### Written request
Please print the whole passage on Tokyo Rose below, word for word.

### Document passage
============================================================

Tokyo Rose (alternate
spelling Tokio Rose) was a generic name given by
Allied forces in the South
Pacific
during
World War II to any of approximately a
dozen English-speaking female
broadcasters of Japanese
propaganda. The intent of these broadcasts
was to disrupt the morale of Allied forces listening to the
broadcast near the Japanese mainland. According to rumors
circulating among GIs, Tokyo Rose routinely identified American
units on air, sometimes even naming individual soldiers. Her
purported predictions of impending attacks were, according to many,
unnervingly accurate, but there are no radio scripts, transcripts,
or recordings of such broadcasts. Nevertheless, these stories
continue to appear in popular histories of World War II and popular
movies, such as
Flags of Our Fathers. Similar rumors
surround the propaganda broadcasts of
Lord
Haw-Haw and
Axis Sally.

============================================================

### Data listing

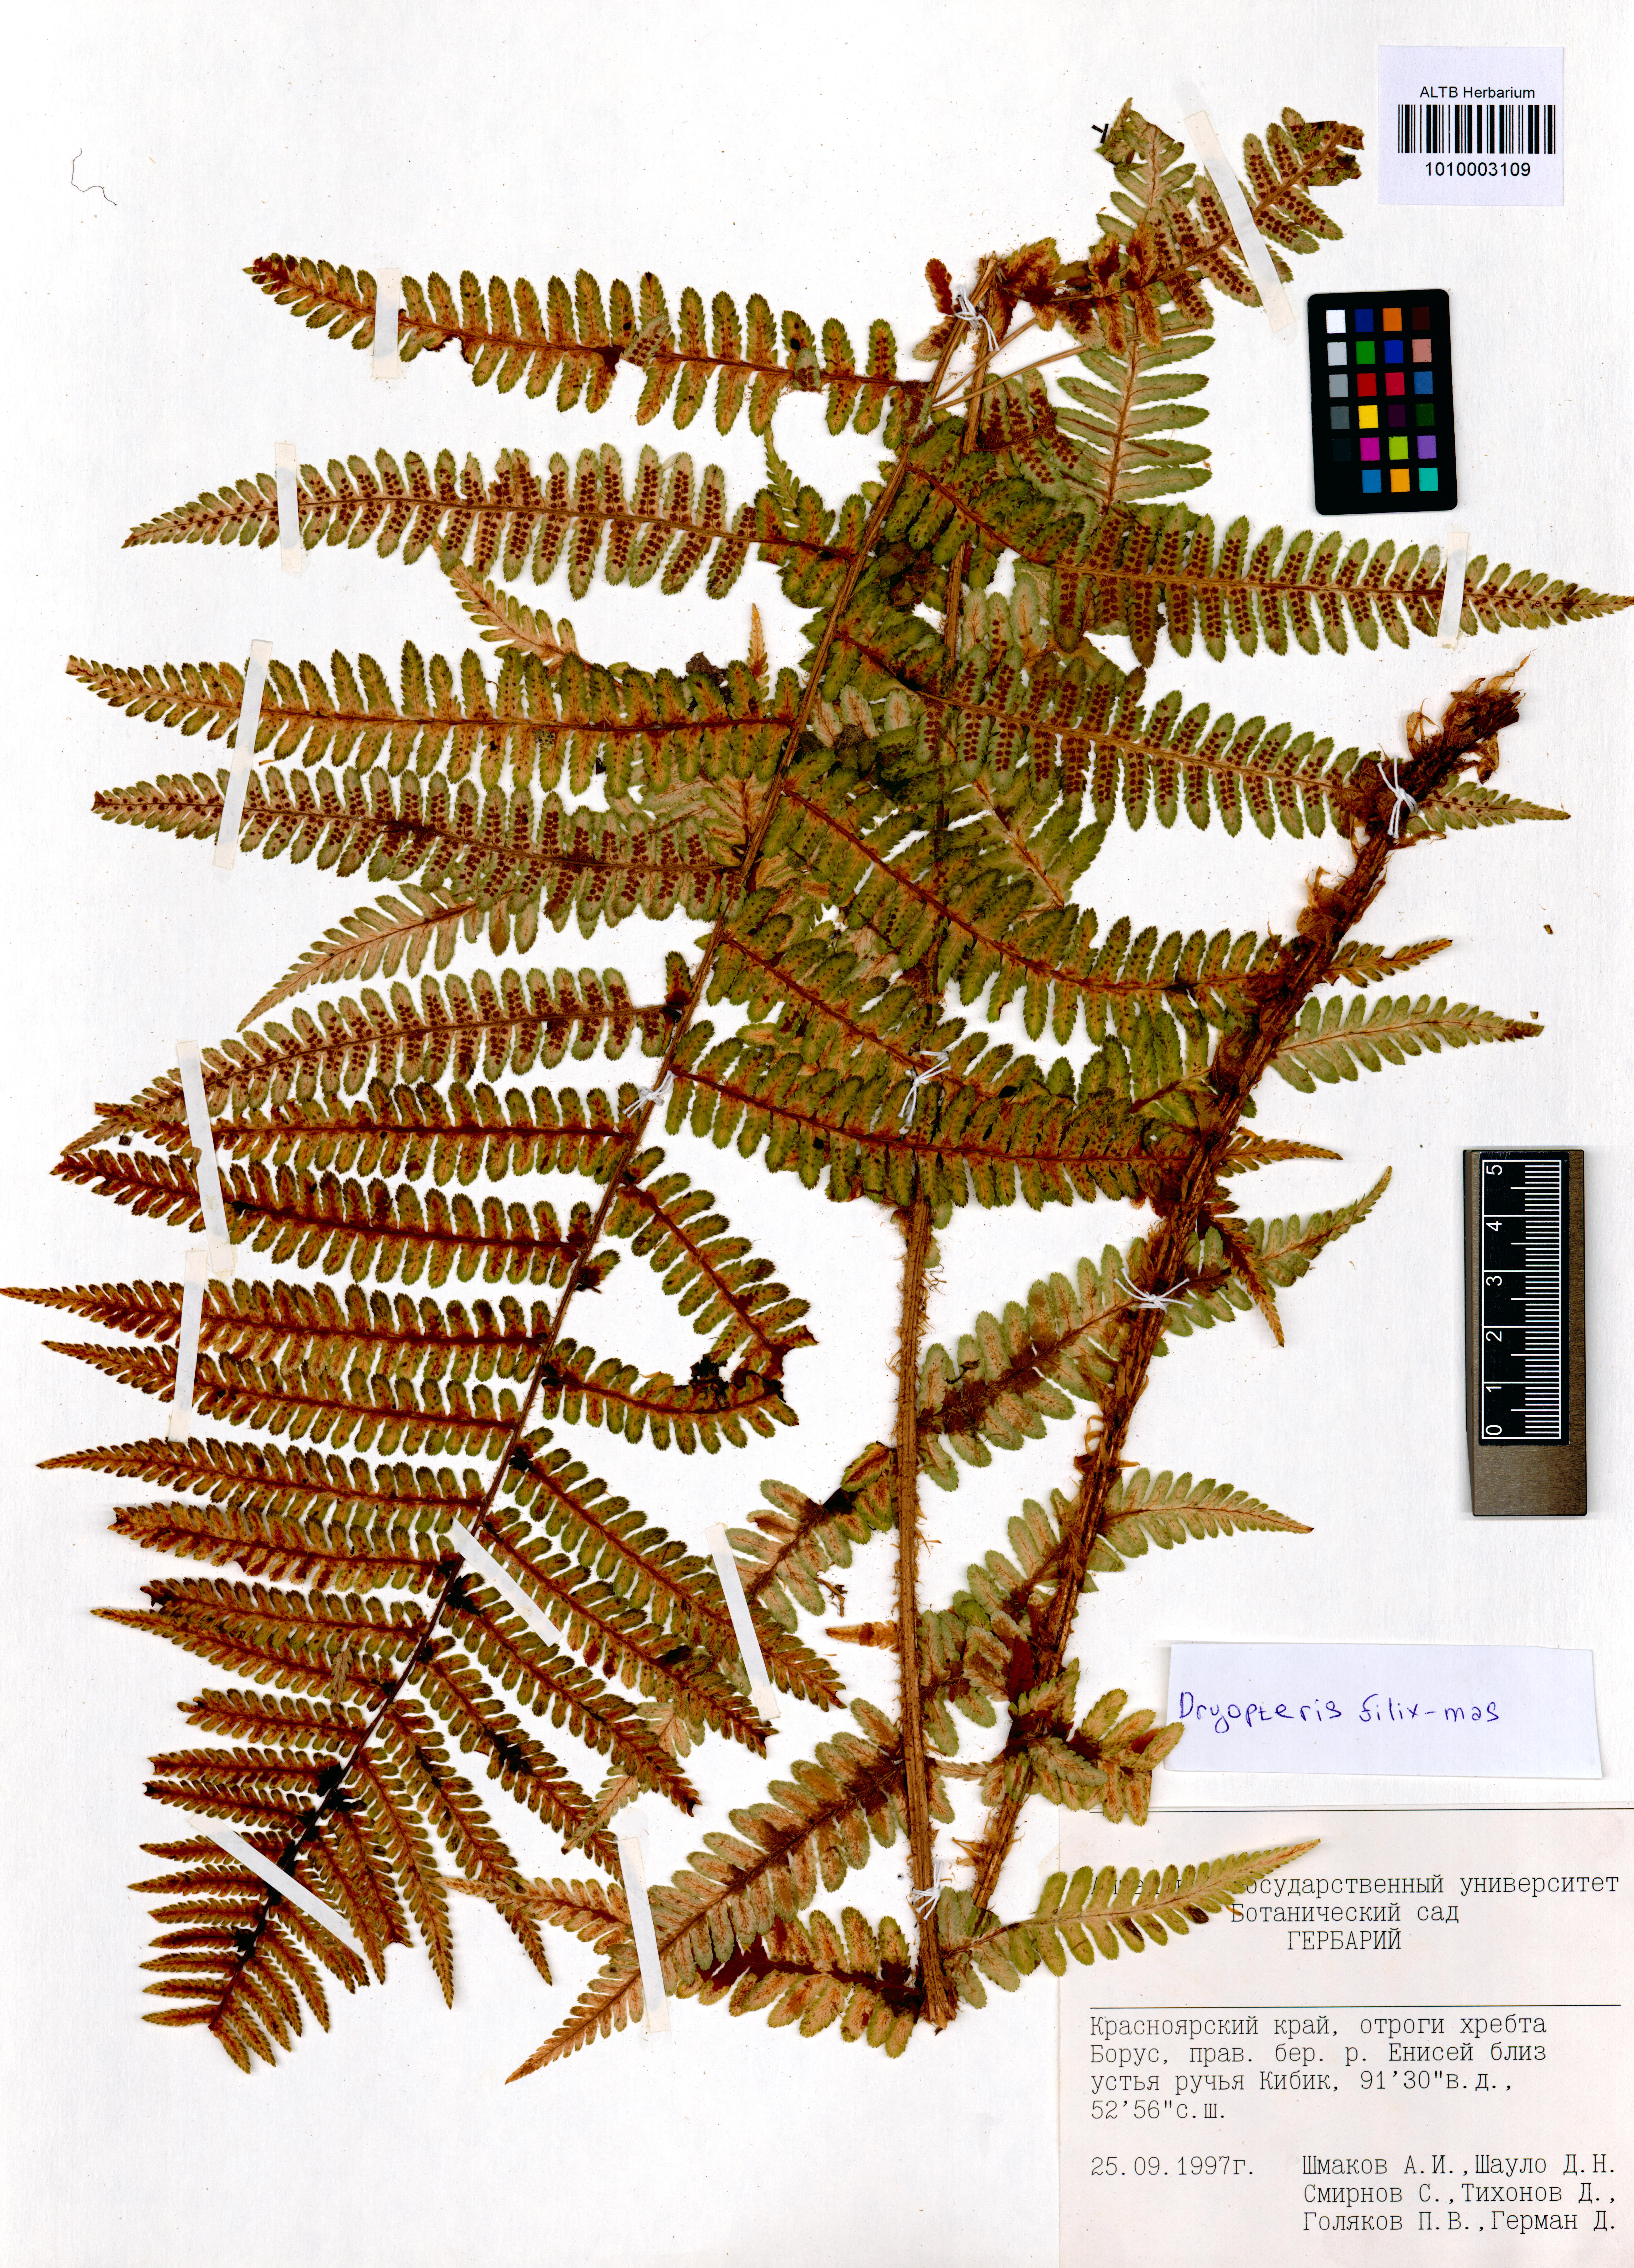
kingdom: Plantae
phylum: Tracheophyta
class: Polypodiopsida
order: Polypodiales
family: Dryopteridaceae
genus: Dryopteris
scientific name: Dryopteris filix-mas
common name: Male fern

============================================================

### Worked solution
Tokyo Rose (alternate
spelling Tokio Rose) was a generic name given by
Allied forces in the South
Pacific
during
World War II to any of approximately a
dozen English-speaking female
broadcasters of Japanese
propaganda. The intent of these broadcasts
was to disrupt the morale of Allied forces listening to the
broadcast near the Japanese mainland. According to rumors
circulating among GIs, Tokyo Rose routinely identified American
units on air, sometimes even naming individual soldiers. Her
purported predictions of impending attacks were, according to many,
unnervingly accurate, but there are no radio scripts, transcripts,
or recordings of such broadcasts. Nevertheless, these stories
continue to appear in popular histories of World War II and popular
movies, such as
Flags of Our Fathers. Similar rumors
surround the propaganda broadcasts of
Lord
Haw-Haw and
Axis Sally.